Bryson - I came to the same calculation regarding added buoyancy. I agree that there will be quite a bit of load, and I'll have to attach by bolting through the transom. The boat runs well in smooth water now, and is very controllable, though wet, in rough water. Where I fish, we're often dealing with rough water, we don't have to run very far but we fish where there's often confused chop.


----------



## finesse (Sep 12, 2019)

bryson said:


> Wait, so the cockpit drains to the bilge? What do the scuppers drain?


dec
Ya., it's a bit different. The scupper, which is really a 1" drain hole with a collecting drainage area does primarily drain the cockpit. Just forward of the transom there's a hatch to the bilge. The hatch has a cover that seals the hatch except for a small channel (purposely built). Water on the deck drains primarily through the scupper. When water gathers in the stern, it finds the channel and drains to the bilge. I thought this was a good idea and cut it out of the old deck and fitted it on the new deck. I think that setup, and the occasion of rain and tidal flow backing water up at my stern cause that setup to get overwhelmed. I've had two incidents in the past year; one where it was clear that there was more than normal water in the stern of the boat but the boat seemed to "catch back up" on it's own, and a second incident where the marina used a portable pump to drain the water. I'm going to add more foam flotation below decks where-ever I can to reduce the additional loss of flotation when this happens, make sure that there is no way for water to get from the deck to the bilge, and possibly add sponsons...


----------



## bryson (Jun 22, 2015)

Looking at some pictures of the Mako 17, it sounds like you are using the term "deck" and "cockpit" to mean the same thing, right?

I'm having trouble picturing the hatch that is intentionally not water-tight.

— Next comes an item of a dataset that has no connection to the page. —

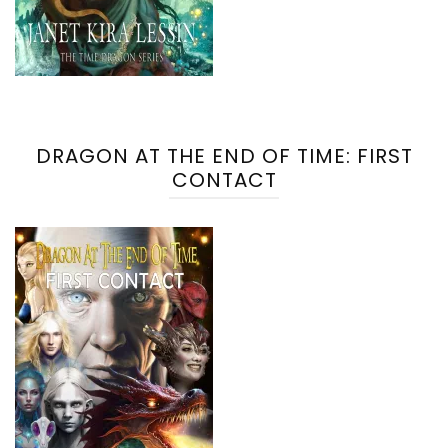
DRAGON AT THE END OF TIME: FIRST
CONTACT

I think that you should either drain the deck to the bilge and rely on the bilge pump (no scuppers), or keep bilge as sealed as possible to allow the deck to self-bail.

It sounds like some of the issues you are having could be addressed without adding sponsons. You may want to add them anyway, but I would try to remedy some of these other things first.


----------



## finesse (Sep 12, 2019)

bryson said:


> Looking at some pictures of the Mako 17, it sounds like you are using the term "deck" and "cockpit" to mean the same thing, right?
> 
> I'm having trouble picturing the hatch that is intentionally not water-tight. I think that you should either drain the deck to the bilge and rely on the bilge pump (no scuppers), or keep bilge as sealed as possible to allow the deck to self-bail.
> 
> It sounds like some of the issues you are having could be addressed without adding sponsons. You may want to add them anyway, but I would try to remedy some of these other things first.


Yes., by cockpit, I meant deck. I agree; based on the feedback from this thread, I do think I will make the hatch watertight first, and add more flotation in the bilge area. I'm in New England, and so we have a relatively short season, and lot's of time to fiddle in the winter, so I may take on the sponsons as well.


----------



## State fish rob (Jan 25, 2017)

Sponsons on my well boat do not follow hull line , slight taper upwards 1 1/2” over 48” starting at the transom. Fiberglassed a wedge into each to help w holeshot/ stern squat.
Just curious, what motor are you running ? Ive worked wonders on flats boat w new lay out to adj balance. Biggest diff was moving tm batteries to bow ,getting cranking battery under console centered , not in rear port hatch. My motor( f50 ) tilts clear now.


----------